Among 21 evaluable colorectal cancer patients who underwent at least one tumor response assessment, JSKN003 demonstrated substantial efficacy. The objective response rate reached 61.9%, with a disease control rate of 95.2%. The median progression-free survival extended to 13.77 months, while the median duration of response was 12.06 months. In the subset of 20 colorectal cancer patients with BRAFV600E wild-type tumors, the objective response rate reached 65.0%.
Favorable Safety Profile
Safety analysis of 43 patients treated at the recommended Phase II dose revealed a manageable adverse event profile. Only six patients (14.0%) experienced treatment-related adverse events of Grade 3 or higher, while three patients (7.0%) had treatment-related serious adverse events. Seven patients (16.3%) required dose reductions due to treatment-related adverse events. Importantly, no treatment-related adverse events led to treatment discontinuation or death.

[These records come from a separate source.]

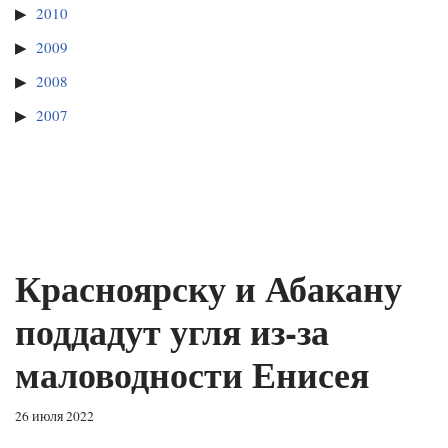
2010
2009
2008
2007
Красноярску и Абакану
поддадут угля из‑за
маловодности Енисея
26 июля 2022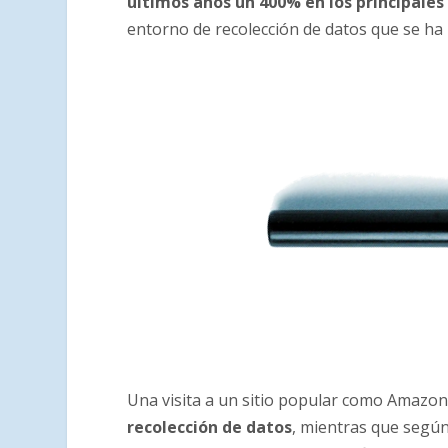
últimos años un 400% en los principales
entorno de recolección de datos que se ha 
Una visita a un sitio popular como Amazo
recolección de datos
, mientras que según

Accelerated Development Timeline
The Breakthrough Therapy Designation is expected to expedite JSKN003's development and regulatory review process. Multiple Phase II and III clinical trials are currently underway in China, evaluating JSKN003 for treating various solid tumors including breast cancer, ovarian cancer, and gastric cancer.
The designation underscores JSKN003's potential to address significant clinical advantages compared to existing treatments for this challenging patient population, offering hope for improved outcomes in HER2-positive advanced colorectal cancer.